Les remous liés au nouveau plan de transport urbain du Thionvillois, en Moselle, ne sont pas apaisés. Usagers et salariés de la Trans-Fensch, mis devant le fait accompli, dénoncent les errements de l’entreprise. Explications.

Bernard Aubin

Par Bernard Aubin

Nous sommes le premier septembre. A Thionville et dans 34 communes avoisinantes, les usagers des transports en commun sont déboussolés. Les changements d’horaires, l’allégement des dessertes, ils connaissaient déjà. Mais là, ils doivent affronter un bouleversement bien plus profond : toutes les lignes ont été remises à plat, les dessertes et les horaires ont été modifiés, les repères fondés sur plusieurs décennies d’expérience ont disparu. Sur certains itinéraires chargés, un seul bus en remplace parfois trois. Les usagers des derniers arrêts sont sacrifiés, les scolaires peinent à regagner leurs établissements, des destinations ont été « oubliées » tandis que des anciens coupés de toute information attendent leurs bus désepérément…

Grosse colère

Côté usagers, la levée de bouclier est quasi immédiate. Une pétition totalise rapidement plus de 4000 récriminations et recense pas loin de 2000 dysfonctionnements. Les parents d’élèves de la FCPE et le collectif Yussois DEFY haussent le ton. La Trans-Fensch, opérateur qui dessert le réseau de Thionville et de la vallée de la Fensch sous la marque Citéline reçoit sur son site des centaines de protestations. Société Publique Locale depuis 2014, cette entreprise n’avait pas besoin de ça pour voir son destin fragilisé.
En 2017 déjà, l’opérateur se trouvait empêtrée dans des problèmes d’absentéisme et de qualité de service. Un rapport commandité par le Préfecture de la Moselle préconisait la privatisation de l’entreprise via un recours à une Délégation de Service Public. Le Président du Syndicat Mixte des Transports Urbains (SMiTU) de l’époque, récemment aujourd’hui reconduit à son poste, y était défavorable, craignant un plan social. Plus nuancées était la CFDT, favorable à la DSP sous réserve de maintien de l’emploi. Position similaire à l’UNSA qui revendique une véritable clarification des rôles.

Manque de moyens

A ce jour, usagers et salariés ont pour point commun d’avoir été placés devant le fait accompli et de souffrir des mêmes errements. Le nouveau service, ils l’ont pratiquement découvert du jour au lendemain. L’UNSA dénonce les souffrances des salariés. Le syndicat pointe les mauvaises conditions de travail : sous-effectifs entraînant un important surmenage, modifications intempestives de l’emploi du temps, roulements si tendus qu’ils n’intègrent même pas la possibilité de satisfaire des besoins naturels…
« Il y a cinq ans, nous couvrions 4,5 millions de kilomètres. On est tombé à 3,5 millions », témoigne un délégué UNSA qui souhaite démontrer les capacités d’adaptation de l’entreprise aux restrictions imposées par les élus. Le même regrette que pour le SMitU « Trans-Fensch n’est pas un Service Public mais représente un coût ». Il évoque aussi les nouvelles contraintes liées à la Loi NOTRe qui imposent désormais l’utilisation de cars en interurbains. Des véhicules et du personnel qui manquent cruellement à l’entreprise contrainte de sous-traiter une partie de ses prestations.

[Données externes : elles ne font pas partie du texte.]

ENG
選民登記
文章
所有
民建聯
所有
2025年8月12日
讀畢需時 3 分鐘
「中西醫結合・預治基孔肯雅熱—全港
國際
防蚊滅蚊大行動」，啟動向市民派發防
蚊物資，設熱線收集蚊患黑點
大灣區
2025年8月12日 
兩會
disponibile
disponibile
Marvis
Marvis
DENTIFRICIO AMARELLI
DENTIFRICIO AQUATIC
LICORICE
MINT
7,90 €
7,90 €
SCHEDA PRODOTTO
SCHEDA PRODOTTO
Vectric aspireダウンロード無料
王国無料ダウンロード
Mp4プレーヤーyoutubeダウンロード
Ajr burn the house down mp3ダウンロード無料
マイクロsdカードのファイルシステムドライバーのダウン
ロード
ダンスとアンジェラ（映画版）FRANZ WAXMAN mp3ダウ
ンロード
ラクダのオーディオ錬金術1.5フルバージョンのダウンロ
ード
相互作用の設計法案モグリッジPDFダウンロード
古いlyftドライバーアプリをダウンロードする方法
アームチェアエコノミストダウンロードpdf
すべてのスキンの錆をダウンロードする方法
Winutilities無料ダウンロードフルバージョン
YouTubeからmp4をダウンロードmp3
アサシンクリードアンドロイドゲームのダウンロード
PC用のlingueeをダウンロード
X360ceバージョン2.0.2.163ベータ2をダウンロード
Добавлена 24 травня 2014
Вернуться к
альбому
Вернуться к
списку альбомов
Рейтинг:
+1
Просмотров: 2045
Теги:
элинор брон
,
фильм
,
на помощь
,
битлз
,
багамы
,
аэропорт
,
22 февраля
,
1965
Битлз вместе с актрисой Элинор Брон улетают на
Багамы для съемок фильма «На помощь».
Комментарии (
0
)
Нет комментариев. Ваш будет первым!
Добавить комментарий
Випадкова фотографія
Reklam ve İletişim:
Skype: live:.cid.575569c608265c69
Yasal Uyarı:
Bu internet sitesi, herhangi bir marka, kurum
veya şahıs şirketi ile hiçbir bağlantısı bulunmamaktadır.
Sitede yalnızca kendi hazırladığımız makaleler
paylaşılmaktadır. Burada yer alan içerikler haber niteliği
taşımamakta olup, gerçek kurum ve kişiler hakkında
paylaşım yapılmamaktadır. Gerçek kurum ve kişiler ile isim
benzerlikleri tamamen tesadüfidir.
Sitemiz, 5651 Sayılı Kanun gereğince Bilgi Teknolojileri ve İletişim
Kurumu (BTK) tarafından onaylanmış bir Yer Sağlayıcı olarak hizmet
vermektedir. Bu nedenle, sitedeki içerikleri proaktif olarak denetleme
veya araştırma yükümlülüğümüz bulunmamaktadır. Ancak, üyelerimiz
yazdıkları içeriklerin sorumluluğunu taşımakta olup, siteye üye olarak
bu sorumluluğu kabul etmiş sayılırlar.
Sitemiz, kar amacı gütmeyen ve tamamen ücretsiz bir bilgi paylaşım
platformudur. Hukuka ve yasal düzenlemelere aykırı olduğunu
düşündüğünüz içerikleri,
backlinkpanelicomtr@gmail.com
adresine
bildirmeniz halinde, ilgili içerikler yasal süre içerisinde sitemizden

Les sous-traitants sous-traitent

Toujours selon l’UNSA, les entreprises sous-traitantes sous-traitent parfois à leur tour leurs prestations, si bien que la fiabilité des dessertes en prend un sacré coup. Et lorsque le sous-traitant du sous-traitant ne réalise par le service, des salariés de la Trans-Fensch titulaires du permis de transport en commun sont réquisitionnés en dernière minute pour desservir la ligne : au service du public avant tout ! Malgré le tableau qui en est trop souvent dressé, le professionnalisme de la Trans-Fensch ne semble pas en cause, bien au contraire. 95 % des salariés sont attachés à la société, précise le délégué, qui ajoute que le coût du kilomètre de bus est inférieur à 5 euros.
Du côté des usagers, la riposte s’est organisée. Face à la grogne, le SMiTU a dû faire marche arrière et programmer un retour à l’ancien service dès les vacances de la Toussaint. Une évolution qui fit débat au sein même de l’organisme mais qui resterait provisoire, le temps d’apporter des corrections au nouveau service dont le retour est déjà programmé. Trois changement de service en une année civile, c’est tout à fait inconcevable pour la toute nouvelle association USAG’THIFENSCH et pour DEFY qui n’excluent pas le recours à la mobilisation contre cette décision.

32 km de ligne

Les représentants des usagers ont pris contact avec les présidents des Communautés d’Agglomérations « Portes de France » et « Val de Fensch ». Principaux financeurs des transports urbains, ces derniers sont de fait partie prenante de l’avenir des transports urbains. D’autant plus que « Portes de France » plébiscite particulièrement la réalisation de Citézen, le nouveau transport en commun en site propre qui doit voir le jour en 2026. Le financement de ces 32 kilomètres de lignes est à l’origine des économies drastiques imposées au bus de tous les jours.
A l’avenir, USAG’THIFENSCH souhaiterait adapter l’ancien service aux attentes, en y ajoutant notamment quelques lignes qui ont été récemment créées. De quoi répondre parfaitement aux besoins des usagers… mais avec pour corollaire l’explosion les budgets préétablis.
Les Communautés d’Agglomérations seront-elles prêtes à mettre la main à la poche ? Peut-être en saura-t-on plus si leurs présidents acceptent de recevoir les représentants de l’association des usagers. Dans le cas contraire, les tensions ne manqueront pas d’être exacerbées.
Côté salariés, on devrait peut-être en savoir plus dès ce 14 octobre, lors d’une réunion du Comité Social Économique de l’entreprise. Les appels d’offres lancés dans le cadre de la DSP ont été dépouillés mais les résultats n’ont pas été publiés.
En attendant, les usagers devront prendre patience jusqu’aux prochaines vacances pour retrouver leur service d’antan, et seulement jusqu’en avril. Avec les mêmes fréquences ? Cela, personne ne le sait encore. Pour plus tard, l’opacité est totale.